Burrows key to Cats' transition

As a point guard, Eddie Burrows has essentially been running the show for the Renaissance Academy boys' basketball team since first breaking into the starting lineup last season.

Its just that last year there was so much star power taking center stage for the Wildcats, Burrows may have felt like a man behind the scenes.

Burrows will be hard to miss this season, as he comes into his own as the leader of the team and tries to put the Wildcats on his shoulders for an encore playoff run.

"I'm used to being a leader," Burrows says. "It's more responsibility now that the seniors left and I'm the only senior remaining, but it doesn't feel different.

"My mom really taught me to be a leader, not a follower. Everywhere I go, I take that with me."

Last season, there wasn't much that didn't go through the All-CIF senior triumvirate of Gil Tacita, Bryan Bourgeoise and Dushon Carter and behind their scoring prowess the team went far — all the way to the CIF Southern Section Division V-A semifinals.

Burrows is the only senior returner from that team and one of only a small handful of players with any real varsity experience to speak of. As a result, the Wildcats will depend on Burrows to not only keep the offense clicking, but to use his experience to be an effective leader and role model.

"He's a great leader," says teammate Troy Fontinilla, one of a handful of returners, who will also be taking on a bigger role this season. "He leads us on the court and the team goes as he does. His intensity, we try to match it.

"He's definitely a great role model. Everybody looks up to him, everybody learns something from him."

Burrows admits that he and Wildcats Coach Sid Cooke didn't always see eye to eye during his junior season. A big part of Burrows' development during a productive offseason of workouts, practices and summer basketball has been his willingness to adapt to a role that goes beyond playmaking.

"He's really experienced and he's really starting to listen," Cooke says. "We kind of butted heads last year, but I need him to control tempo and he's starting to do it. He's starting to get a lot of steals. He basically gives us that relief with his speed, when we need someone to break the pressure, cut through a double team or when we need someone to get us out of trouble.

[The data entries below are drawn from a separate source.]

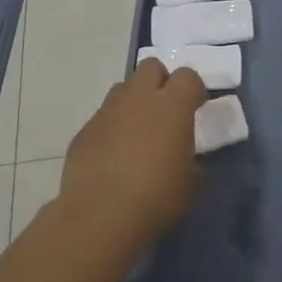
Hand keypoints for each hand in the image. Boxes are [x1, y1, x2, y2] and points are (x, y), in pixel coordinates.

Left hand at [60, 59, 208, 249]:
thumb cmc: (156, 197)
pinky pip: (102, 117)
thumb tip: (188, 162)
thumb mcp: (190, 184)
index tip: (197, 106)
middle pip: (150, 67)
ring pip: (123, 88)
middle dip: (160, 81)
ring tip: (138, 130)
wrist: (100, 215)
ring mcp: (107, 112)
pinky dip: (112, 127)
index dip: (194, 88)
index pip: (188, 76)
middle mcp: (138, 99)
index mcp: (172, 106)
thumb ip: (192, 163)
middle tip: (166, 109)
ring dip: (134, 101)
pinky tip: (113, 155)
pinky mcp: (84, 131)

"He's learning how to control things, how to really run a pick and roll better than last year. He's a little bit stronger and a little bit quicker. Speedwise, I don't think you're going to see anyone quicker."

Burrows says he's grown accustomed to what Cooke expects and understands the leadership his position entails.

"Last year, I was kind of new to the team and new to [Cooke] being my coach," Burrows says. "But I got used to it and I know what he expects of me and I'm just giving him what he expects and what he wants.

"The coach can just say so much, but it's my job to go on the court and perform and I have to lead the team. I have to execute what he wants, but he can only say so much. I have to go out and execute and make sure my teammates do the same thing."

It will be extra important for Burrows to fill that role as the Wildcats begin the season with the task of bringing their younger players up to speed and figure out where their scoring will now come from in the absence of last year's Big Three.

"We've got to work together as team since we don't have those players who can just create by themselves," Fontinilla says.

Fortunately, Burrows learned a thing or two while logging heavy minutes last year for a team that went 20-9 and won three playoff games before falling against Sierra Canyon in the semis.

Much of the success the Wildcats enjoyed came from Burrows' steady play at the point and the experience paid off in his own development while setting a standard for the program's future — a standard Burrows is determined to uphold.

"It helped me to get ready for the next level," Burrows says of the last playoff run. "The younger guys on the team, they got exposed a little bit and I think they got a taste of what they're going to be getting this year.

"They're inexperienced, but I think it's coming along. Later on in the season, we'll be OK. In the beginning, I think we'll have a little [bit of] cobwebs, but by the time playoffs come around, we should be OK."

It's no stretch to say that as Burrows goes, so will the Wildcats, particularly in the early weeks of the season as new players find their way.

But Burrows is confident that by playoff time in February, Renaissance will be back in the familiar territory of the playoffs.

Burrows is counting on it. The Wildcats, meanwhile, are counting on him.

"He's been here a couple years already, so he's kind of the guy that runs everything," Cooke says. "I don't have to say anything to him. He knows what I want.

"[Last season] was difficult, but also he gained valuable experience because we went far. He got better as the season went on and he had some pretty big games. From last year to this year, it's two different guys and that experience really did help."